Ik, hún nationale sardana dansen betekende erkenning van hun eigen traditionele trots. Nee, geen Spanjaarden, maar échte Catalanen die daar zichzelf wilden zijn. Een daad van innerlijk verzet was het ook, want Catalanen zijn anders dan Basken; géén geweld, maar niet minder strijdbaar. Spanje is dan even vér weg.
De Catalanen denken dat hun dans afstamt van de Grieken ten tijde van Homerus, waarbij sprake is van “meisjes die hand in hand in een kring dansen”. Maar veel van dergelijke dansen én namen vinden we ook in Roemenië en Hongarije, met toch wel redelijk grote verschillen. En enkele Catalanen denken dat de primitieve mens van nog veel vroeger de dans gebruikte als zonverering (de kringfiguur) en verering van bepaalde ‘beeldachtige rotsen’ in het natuurlijke landschap.
En weer zette de cobla in met het intro van de ‘flabiol’, een linkshand fluitje, dat de roep van de haan symboliseert en de tik op het kleine ‘tamboril’- trommeltje, dat dezelfde speler onder z’n ellenboog had bevestigd.
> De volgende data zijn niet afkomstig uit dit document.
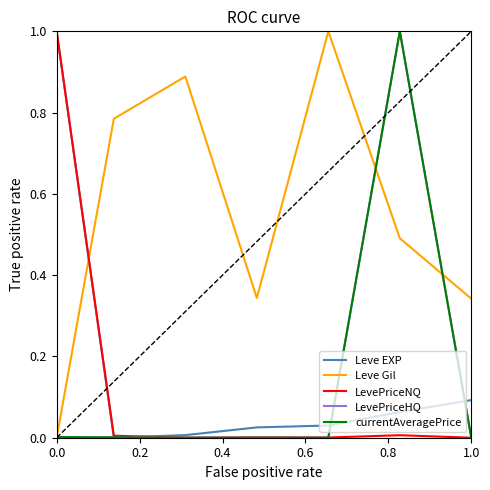

Which series ends up on top after the final intersection of Leve Gil and Leve EXP?

Leve Gil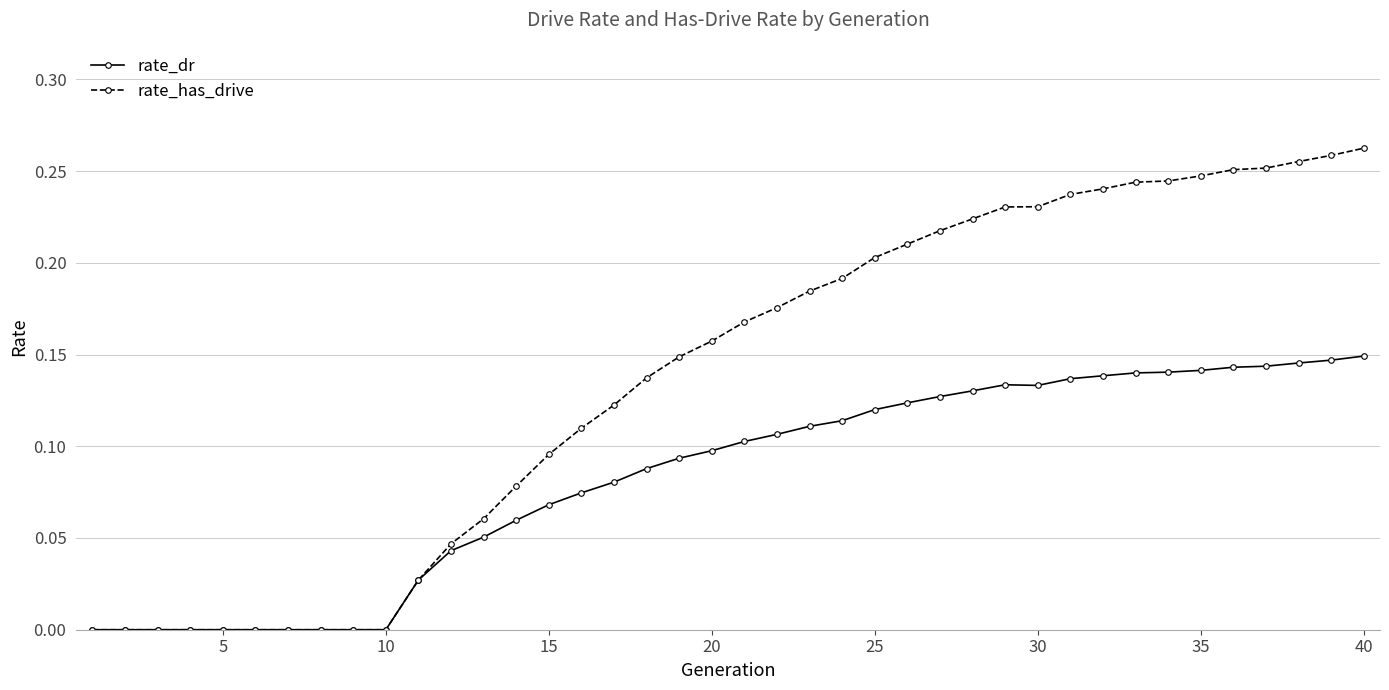

Which series has the largest range (max minus min)?

rate_has_drive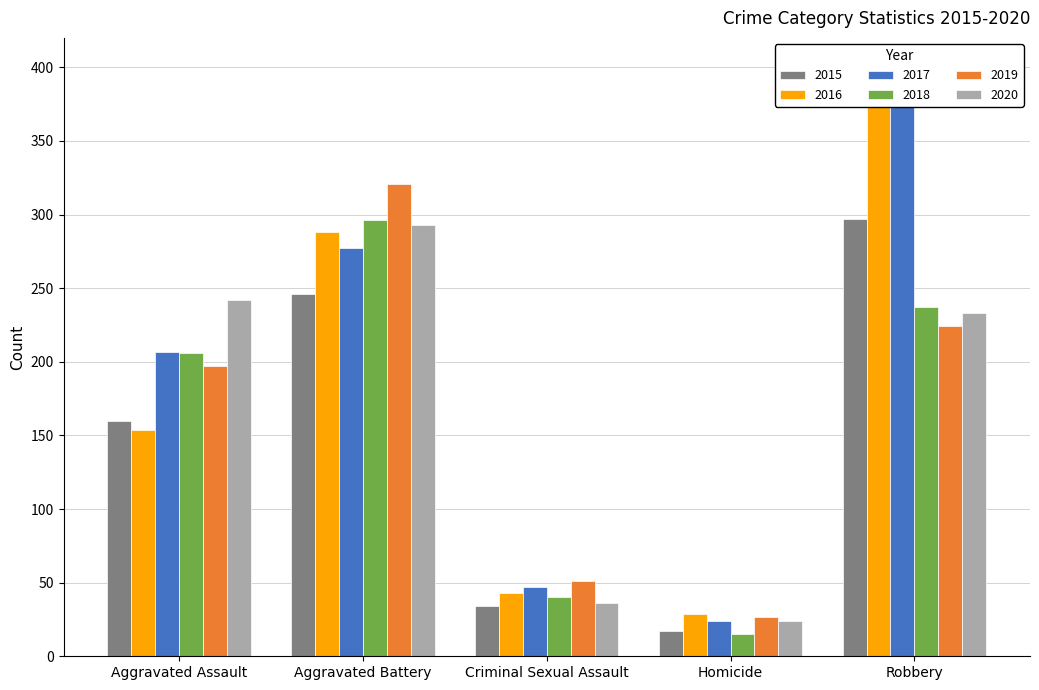

What is the label of the 5th bar from the left?

Robbery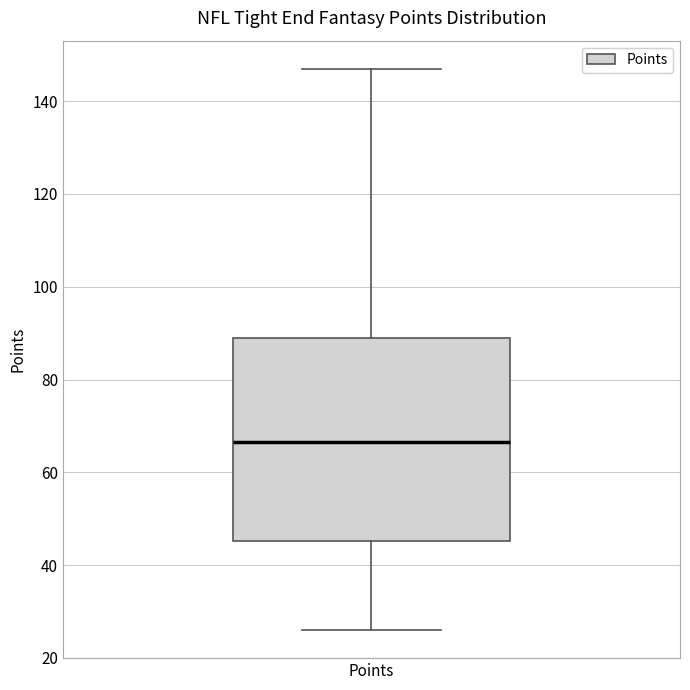

Read this box plot against the y-axis: the position of the median line, the range covered by the box, and the ends of both whiskers. The values are not printed on the chart, so give them approximately, as read against the axis.

median 66, box 46 to 90, whiskers 26 to 148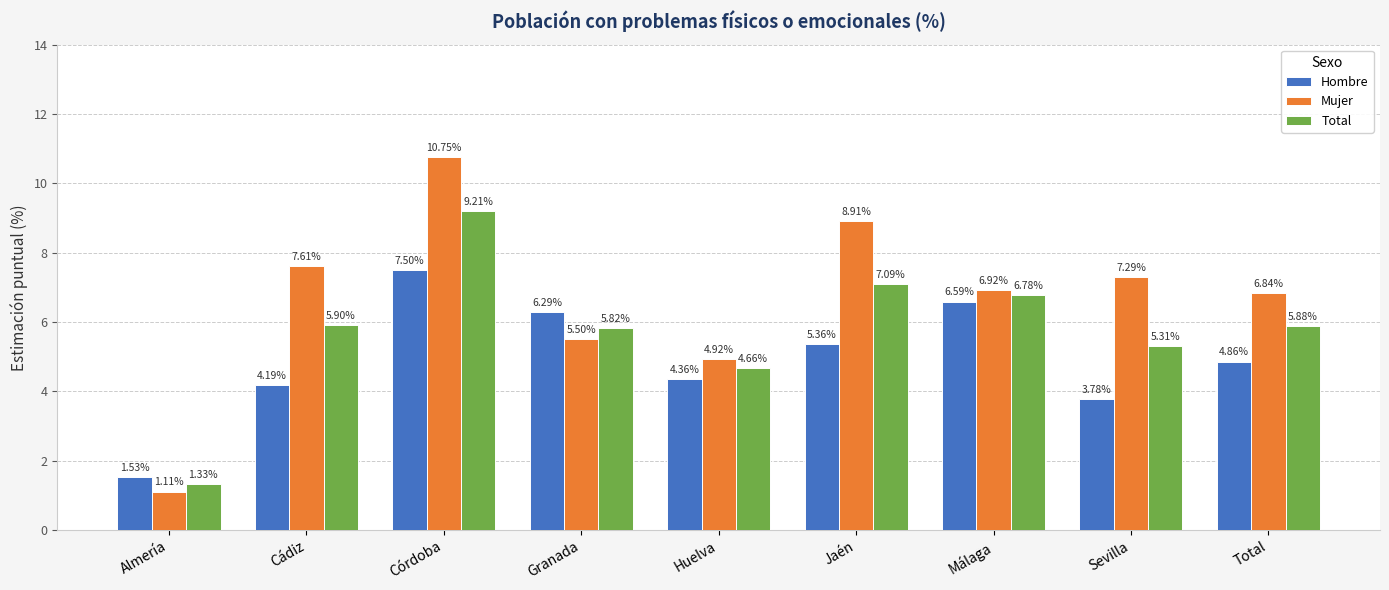

At which label is Total closest to 5?

Sevilla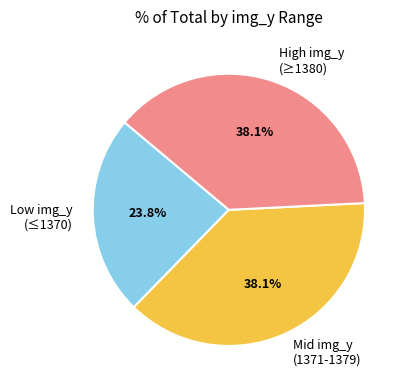

Which slice is the smallest?

Low img_y (≤1370)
Tijdens de volgende dans leek iedereen zachtjes in zichzelf te praten. Maar nee, men telde de maten. Het viel mij weer op hoe intens de twee tenora’s (houten hobo’s met dubbele fluit en metalen beker, afkomstig van de familie bombarde) klonken. En de twee ‘tibles’ (schalmei-achtigen ) klonken samen met het koper, ook bijzonder kleingehouden blaasinstrumentjes, die veel weg hadden van cornetjes, trombones en kleine tuba’s in twee rijen gezeten, met als enige staande figuur de contrabassist. Tien muzikanten en elf instrumenten. En alles bij elkaar klinkt het nét niet vals. Vaak doet dat geluid mij denken aan zo’n aquarium met musicerende aapjes waar je een kwartje in gooide vooraleer ze gingen spelen. Maar de cobla werd veel trager en vooral meer gedragen gebracht; het tweede huppelgedeelte veel frivoler en uitbundiger, alsof men de onafhankelijkheidsstrijd al had gewonnen. Maar wij weten wel beter.
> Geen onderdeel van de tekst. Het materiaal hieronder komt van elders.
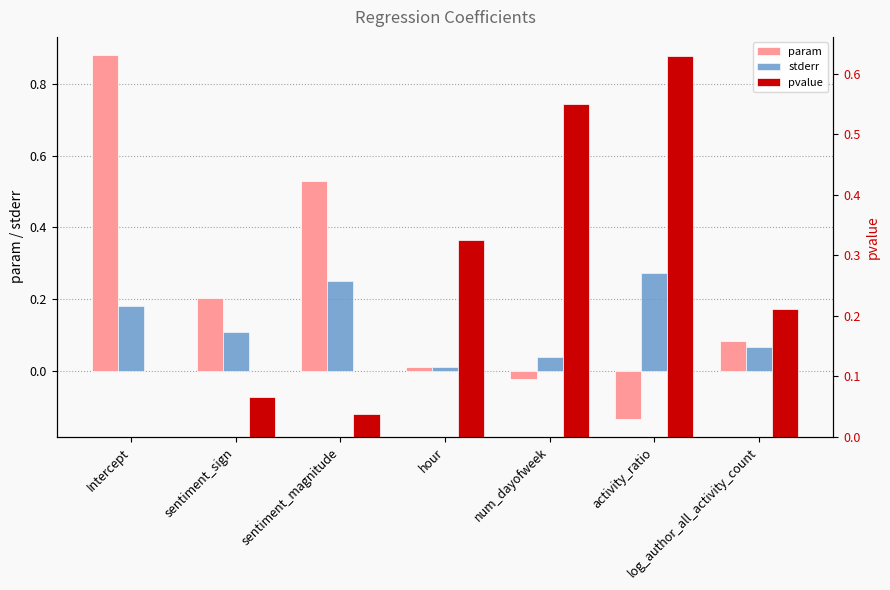

What is the spread (max minus min) of values at activity_ratio?

0.8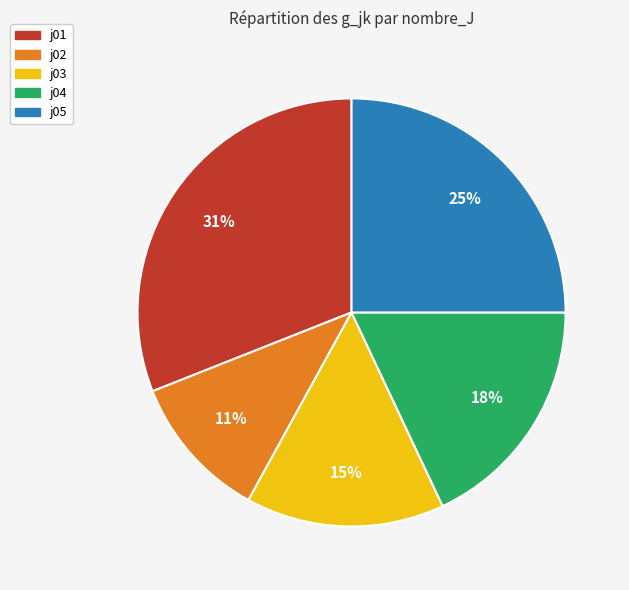

Is j04 the majority of the pie?

No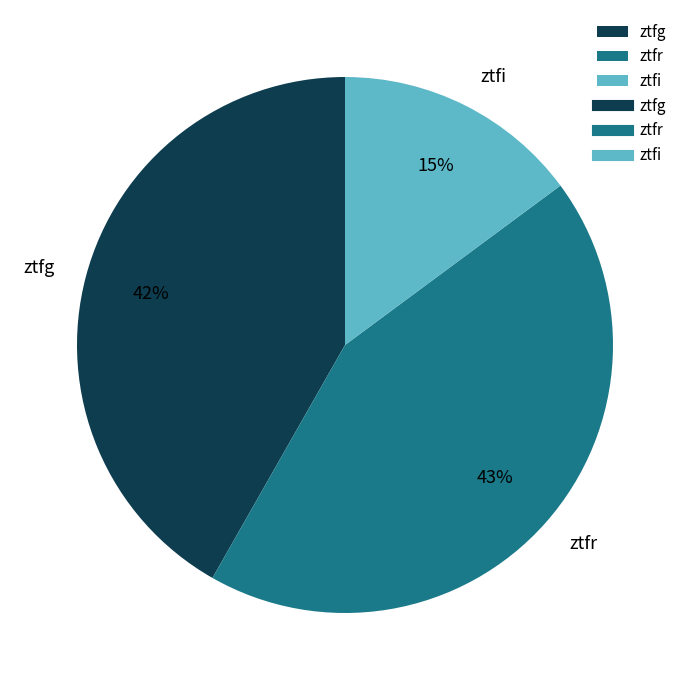

To the nearest percent, what is the average slice percentage?

33%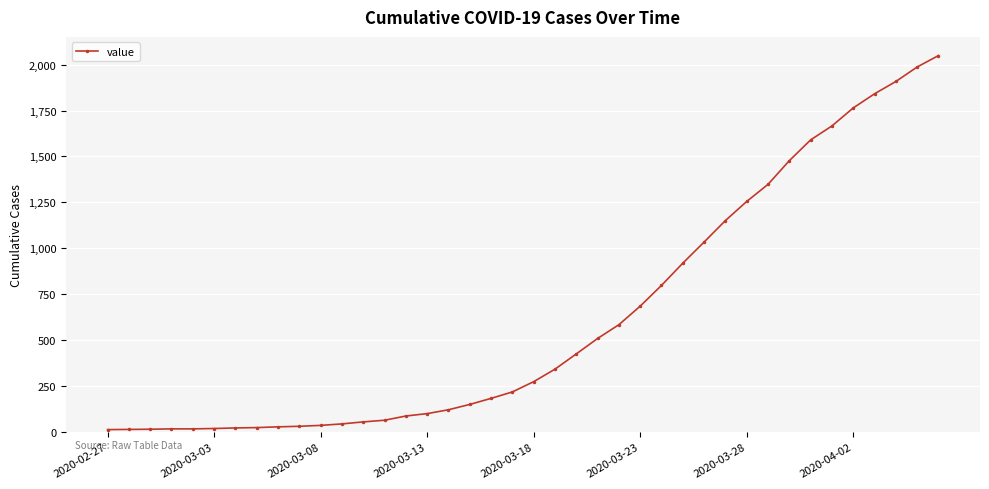

Count the number of categories in the chart.

40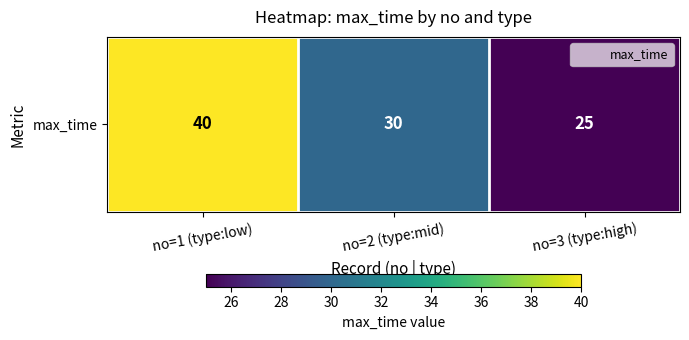

True or false: the data shows 40 at no=1 (type:low).

True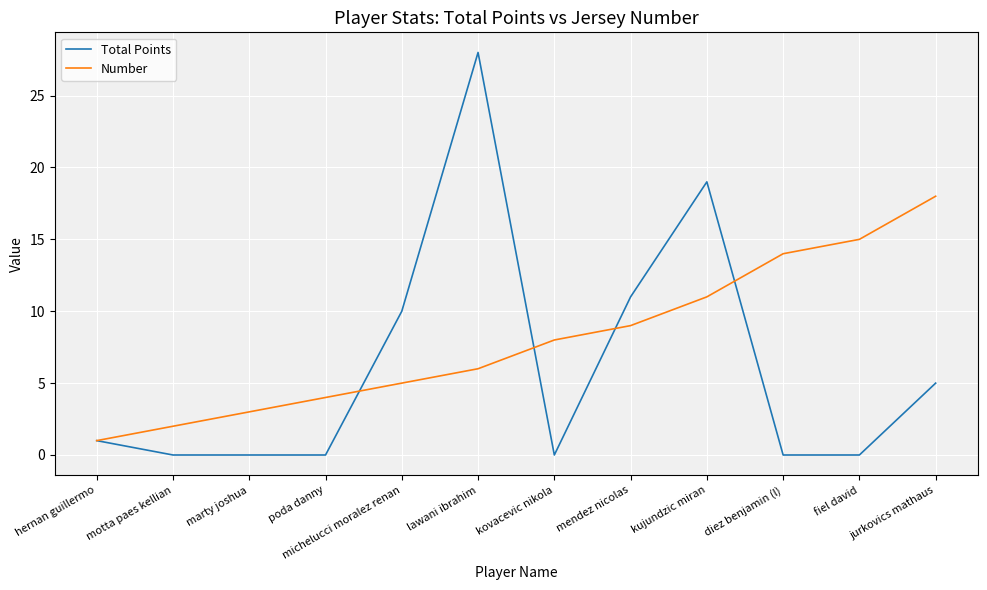

What is the maximum value shown in the chart?

28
Er valt nog veel meer over de Catalanen te vertellen, maar Catalaanse tradities veranderen constant en in 2019 verscheen er een aardige CD van de groep Heura Gaya onder de titel Gaya, op de grens van folk en Soft-pop, eigenlijk met niks anders te vergelijken dan een klein zweem van Madredeus in hun nadagen, maar dan toch ietsjes steviger, met wél een behoorlijk andere lenige stem binnen deze vijfmensformatie.
Men bespeelt akoestische en elektrische gitaren, bouzouki, mandola, trekzak, akoestische en elektrische bas, drums en percussie. Op hun website vond ik wel reverenties aan de coblas, maar nergens is dat terug te vinden op dit album, dat veelal prettig voortkabbelt in een zachte warme sound. Af en toe fraaie samenzang, maar mijn Catalaans is nergens aanwezig, dus weet ik niet goed of Heura Gaya een groep is of een zangeres mét een groep.
Toch is het geen ‘13-in-een-dozijn’ geluid, want het heeft voldoende eigens in huis, zoals te horen is in Les garbes. Ook is er genoeg afwisseling op de cd om ‘m nogmaals op te zetten.
Leuke eigengereide muziek van een onderdrukt volk, naar eigen zeggen, met typische gewoonten, wat ik als voormalig toerist zo graag wilde ontdekken.